ナノ毒性クライシスの検証

投稿者: | 2013年4月16日
市民研主催・市民科学講座特別シンポジウム「ナノ粒子の健康リスク」配布資料
ナノ毒性クライシスの検証
小林 剛

pdfはこちらから→csijnewsletter_017_kobayashi_01.pdf

1. 日本におけるナノ毒性問題の特異性
我が国のナノテクノロジーの開発能力は世界でもトップクラスといわれ、喜ばしい限りである。その画期的なイノベーションと、巨額の経済効果の予測により、ナノテクノロジーは「産業のコメ」と大きく期待されている。

しかし、日本におけるナノ毒性研究の周辺には、国際常識から見て極めて特異な問題が多い。我が国の経済産業界では、ナノ毒性の存在を語ることまでもタブー視され、産官学の分野においては「忌避感」の充満が常態化し、「ナノテク村」の存在が垣間見えている。現実問題として、ナノ毒性を主題とする寄稿は敬遠され、出版もままならない。
さらに、奇怪なことに、日本の主要メディアは、2009年夏、中国で発生したナノ塗料作業における2名の女子作業者の労災事故死について全く報道せず、折角の教訓を学ぶ機会を故意に放棄した。

__________

課題の目的 -> 上のナノ毒性問題の文章を、最後の文の後から続けて書くこと。 次に示す記録は、ナノ毒性問題の文章とは関係がない。

__________

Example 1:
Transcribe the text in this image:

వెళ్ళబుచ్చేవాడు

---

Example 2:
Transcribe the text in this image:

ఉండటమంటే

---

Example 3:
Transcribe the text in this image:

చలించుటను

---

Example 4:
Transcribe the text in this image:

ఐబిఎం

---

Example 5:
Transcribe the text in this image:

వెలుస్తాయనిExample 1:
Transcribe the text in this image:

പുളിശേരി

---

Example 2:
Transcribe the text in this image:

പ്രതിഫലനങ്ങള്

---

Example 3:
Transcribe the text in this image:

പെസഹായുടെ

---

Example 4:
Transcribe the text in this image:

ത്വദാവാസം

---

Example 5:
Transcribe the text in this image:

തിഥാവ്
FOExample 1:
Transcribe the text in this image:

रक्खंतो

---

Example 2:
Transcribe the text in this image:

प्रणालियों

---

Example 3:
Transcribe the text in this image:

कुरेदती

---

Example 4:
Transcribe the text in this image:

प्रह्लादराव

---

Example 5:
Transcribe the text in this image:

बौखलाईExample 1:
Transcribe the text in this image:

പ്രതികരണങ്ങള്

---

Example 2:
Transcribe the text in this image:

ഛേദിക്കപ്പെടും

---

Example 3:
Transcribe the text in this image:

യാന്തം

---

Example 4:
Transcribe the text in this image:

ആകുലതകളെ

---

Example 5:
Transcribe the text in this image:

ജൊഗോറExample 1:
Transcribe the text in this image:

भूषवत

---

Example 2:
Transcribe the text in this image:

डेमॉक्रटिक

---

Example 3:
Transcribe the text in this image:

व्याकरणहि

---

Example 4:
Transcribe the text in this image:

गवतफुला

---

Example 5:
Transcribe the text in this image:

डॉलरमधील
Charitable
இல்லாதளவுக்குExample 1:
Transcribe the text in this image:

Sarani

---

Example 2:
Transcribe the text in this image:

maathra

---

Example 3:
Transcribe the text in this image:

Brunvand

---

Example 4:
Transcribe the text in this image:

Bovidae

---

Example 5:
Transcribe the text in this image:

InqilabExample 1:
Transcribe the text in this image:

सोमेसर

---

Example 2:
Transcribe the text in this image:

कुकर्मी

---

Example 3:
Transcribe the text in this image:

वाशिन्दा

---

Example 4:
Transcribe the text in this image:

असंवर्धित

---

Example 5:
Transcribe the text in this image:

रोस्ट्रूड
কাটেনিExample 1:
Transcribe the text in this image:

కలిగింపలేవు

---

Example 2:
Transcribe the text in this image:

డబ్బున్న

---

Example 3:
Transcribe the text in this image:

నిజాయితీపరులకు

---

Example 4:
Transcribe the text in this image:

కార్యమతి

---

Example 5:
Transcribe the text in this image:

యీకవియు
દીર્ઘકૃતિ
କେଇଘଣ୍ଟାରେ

__________

この課題の解答 ->
2. ナノ毒性研究体制の暗部
日本における最大規模 (5年間20億円)の国営ナノ毒性研究は、主管官庁の環境・厚生労働・文部科学省などの担当ではなく、何故か、産業振興担当省の主導で実施されたことは、研究の独立性や透明性の点から極めて不自然であり、特異的かつ懐疑的である。
また、ナノ毒性研究には、優れて学際的な取り組みが不可欠であるにもかかわらず、研究助成業務担当者は理工学系出身者のみで、医学生物学的素養に乏しく、国際的に合意されている「OECD化学物質テストガイドライン」の存在さえ知らず、適正な判断ができない場合が多い。